Saint of Killers wrote:That's how I felt and still feel about the new FF7 but look how many still played and enjoyed that!
Doesn't that explicitly play on being a remake though? Like being different to the original is actually a plot point. FF7 sounds really interesting as a remake to me because it's very much not a 1:1 remake with fancier graphics, but a different game.
Yes, it's total wank.
edit: Seriously though, I'd have been fine with that if they'd said it was a reimagining from the get go. I wouldn't have played it, but I also wouldn't be hating it right now and forever.
Fair enough
BOR wrote:One thing I didn't get why the most people complaint about no Splinter Cell game for years?
Since they've announced it and yet they are all still complaining about it.
Saint of Killers wrote:Chaos Theory and Pandora both dirt cheap at CEX. But CT isn't in-stock in my local >_>
Worth paying £2 delivery if it means not having to go into that shop.
I’ve still got the discs. This thread is making me want to replay them all.
Absolutely. However, CEX delivery times aren't great and so I'd happily hold my breath, avert my eyes as best as I could and go slumming for the physicals.

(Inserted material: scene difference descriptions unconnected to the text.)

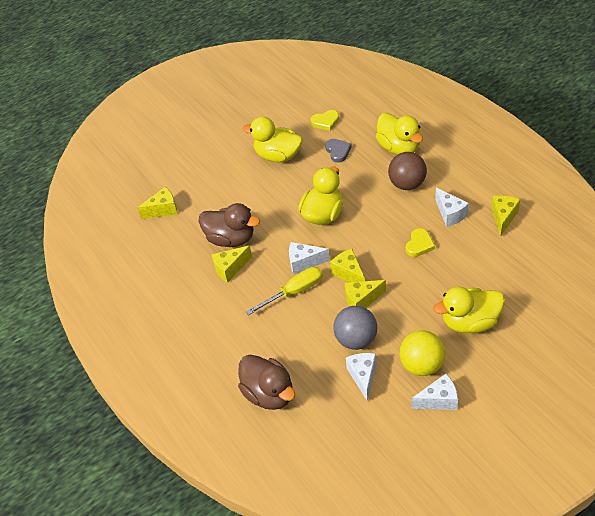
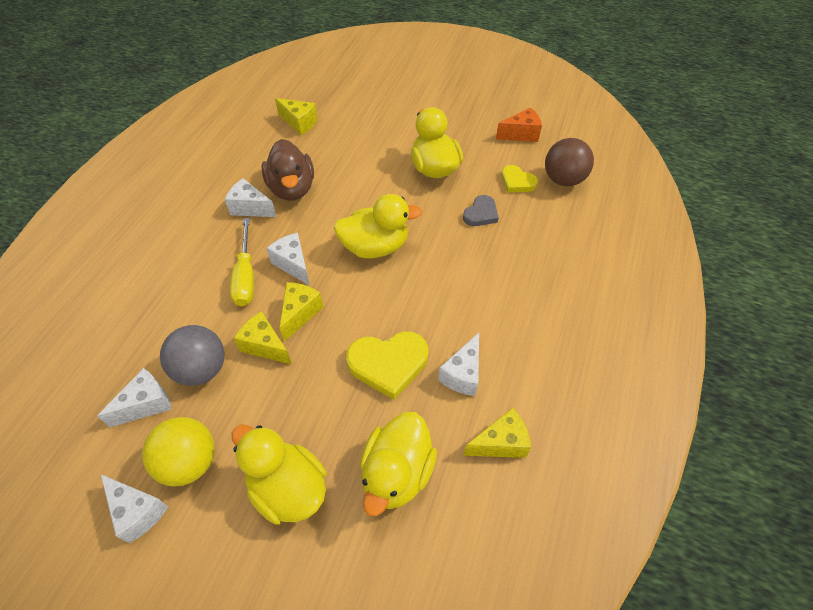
camera: 50 degrees right, 5 degrees up
yellow cheese [211,246,252,283] -> white cheese [225,178,277,217]
brown duck [238,355,295,410] -> none
yellow screwdriver [246,267,323,315] -> yellow screwdriver turned 60 degrees clockwise [230,218,254,307]
yellow duck [376,113,423,155] -> yellow duck moved to [360,412,437,516]
brown ball [388,152,427,190] -> brown ball moved to [545,138,594,186]
yellow heart [406,228,435,257] -> yellow heart [346,331,428,400], size x1.69
none -> orange cheese [496,107,542,142]

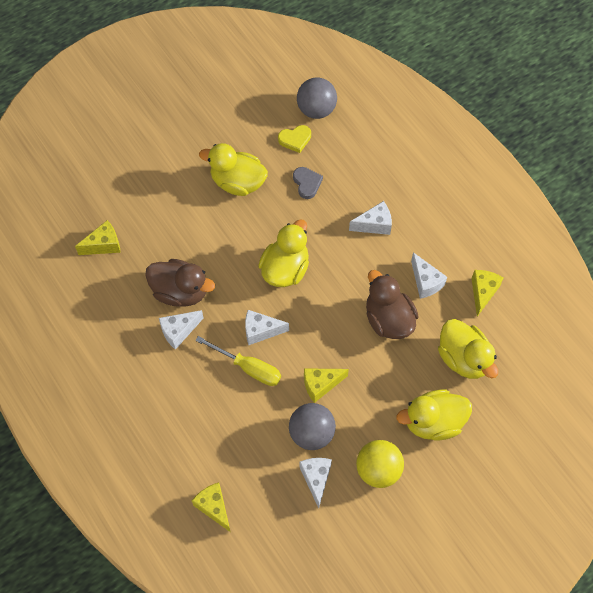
camera: 55 degrees left, 10 degrees up
white cheese [101,474,168,543] -> white cheese moved to [349,201,392,235]
yellow cheese [279,282,323,341] -> yellow cheese moved to [192,482,231,532]
yellow heart [346,331,428,400] -> brown duck [366,270,419,339]
orange cheese [496,107,542,142] -> none
brown ball [545,138,594,186] -> grey ball [297,77,337,119]

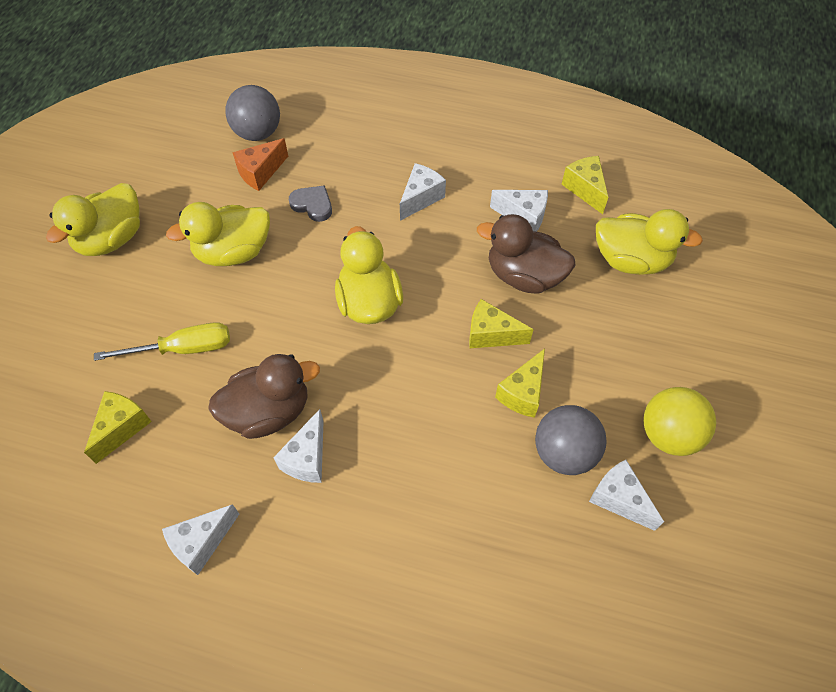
camera: 40 degrees left, 5 degrees down
yellow cheese [192,482,231,532] -> yellow cheese moved to [469,299,534,348]
yellow screwdriver [195,336,281,386] -> yellow screwdriver moved to [94,322,230,361]
white cheese [245,310,289,345] -> white cheese moved to [162,504,239,575]
yellow heart [278,125,311,153] -> orange cheese [232,138,288,191]
yellow duck [396,389,472,441] -> yellow duck moved to [46,183,140,256]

I really do have fond memories of the original three Splinter Cell games. It quickly went on to be a multiformat release, but to me it just epitomised Xbox and the power gulf between two systems that I don’t think has actually ever existed since. You didn’t need a microscope or a 4 page Digital Foundry showcase to tell you what the apparent minutiae was, the increasingly better graphics just screamed at you: ‘if you’ve got eyes, here’s the Xbox difference’. The way it felt right with both Xbox controllers, particularly the precision of the analogue sticks; the downloadable content dream which had been talked about and promised by Sony for almost the past 3 years by that point actually coming to fruition (Kola Cell, Vselka - which were also made available with Official Xbox Magazine); that it was grown up, properly immersive stealth that required patience rather than MGS’s wackiness…it was definitely one of the games that made me purchase an Xbox in 2003.
I never played the Xbox version of Double Agent, but I wish I had at the time because a lot of people since have said it's the best version. I just presumed 'oh, this is just going to be some inferior port of the 360 game' but it wasn't. Then I think I decided to wait for what was supposed to be the definitive PS3 version...well that of course turned out to be a shambles, and ultimately I didn't bother at all.